Peppermint oil was added to experimental cigarettes in three target concentrations (Low 1000 ppm, Middle 10000 ppm, High 100000 ppm). The Menthol level in tobacco after cigarette production was 509 µg/g (Low), 6960 µg/g (Middle) and 67200 µg/g (High). Smoke from each of the experimental cigarettes was evaluated in a 90 -day smoke inhalation study with rats and compared to smoke from experimental cigarettes produced from the same materials and to the same time but without peppermint oil. Selected smoke constituents in test smoke were determined and compared between test cigarette and control cigarette smoke ( no peppermint oil).

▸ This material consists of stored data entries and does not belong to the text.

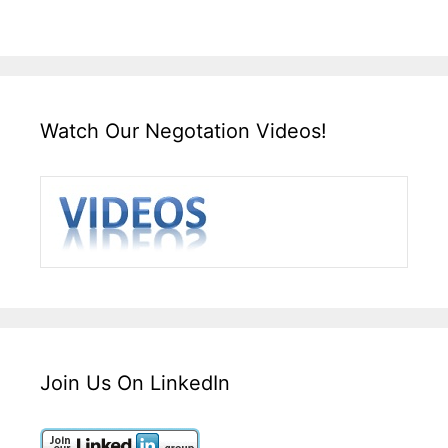
Watch Our Negotation Videos!
Join Us On LinkedIn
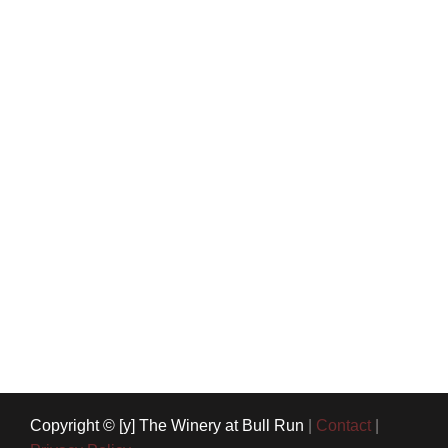
Copyright © [y] The Winery at Bull Run
|
Contact
|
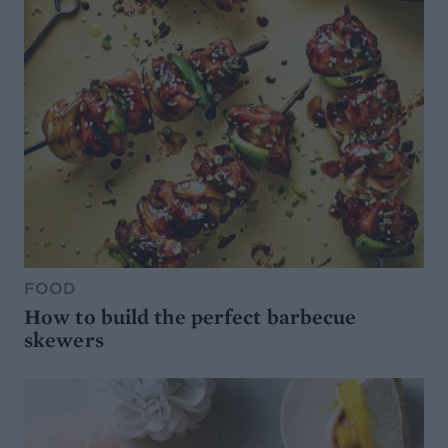
FOOD
How to build the perfect barbecue
skewers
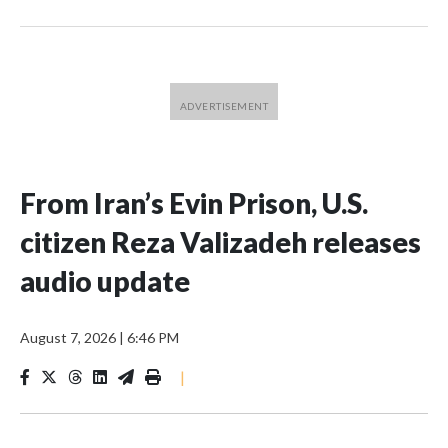
From Iran’s Evin Prison, U.S.
citizen Reza Valizadeh releases
audio update
August 7, 2026
|
6:46 PM
|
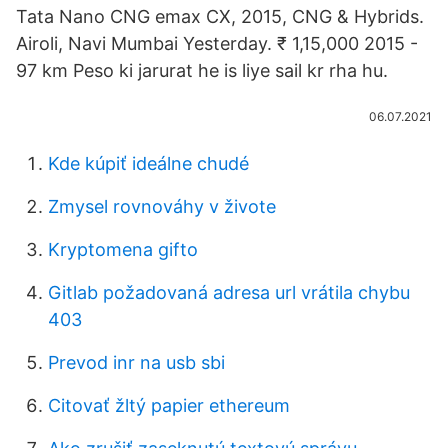
Tata Nano CNG emax CX, 2015, CNG & Hybrids.
Airoli, Navi Mumbai Yesterday. ₹ 1,15,000 2015 -
97 km Peso ki jarurat he is liye sail kr rha hu.
06.07.2021
Kde kúpiť ideálne chudé
Zmysel rovnováhy v živote
Kryptomena gifto
Gitlab požadovaná adresa url vrátila chybu
403
Prevod inr na usb sbi
Citovať žltý papier ethereum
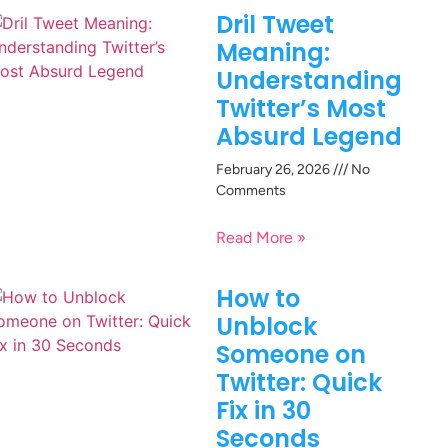
Dril Tweet
Meaning:
Understanding
Twitter’s Most
Absurd Legend
February 26, 2026
No
Comments
Read More »
How to
Unblock
Someone on
Twitter: Quick
Fix in 30
Seconds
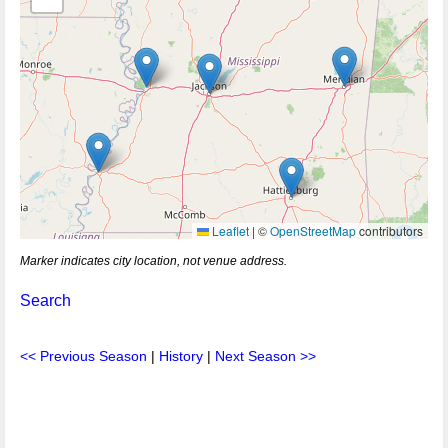
Leaflet
|
©
OpenStreetMap
contributors
Marker indicates city location, not venue address.
Search
<< Previous Season
|
History
|
Next Season >>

Cigarette smoke from the highest peppermint inclusion level showed consisitent reduction in smoke constituents, to approximately 60% of the control yields. Four male rats died during the study but none of the deaths were considered to be relevant to the ingredient inclusion. Body weight gain loss from animals exposed to control cigarettes was similar to the animals exposed to smoke from cigarettes containing peppermint oil. In necropsy , serum chemistry, hematology and organ weights there were occationally statistically significant differences in group mean values from means in the control groups, but these differences were sporadic and there were no overall trends. Exposure at the selected smoke concentration has previously been shown to be within the dynamic range of the respiratory tract histopathology and allows for evaluation of both increase and decrease in effect due to peppermint oil (Menthol). Histopathological changes produced as a result of smoke exposure were very similar to those reported in the literature, with no novel findings. In nose, larynx, trachea, and lung there were no significant group differences found for smoke from cigarettes with peppermint oil in differnt level or without , for either sex.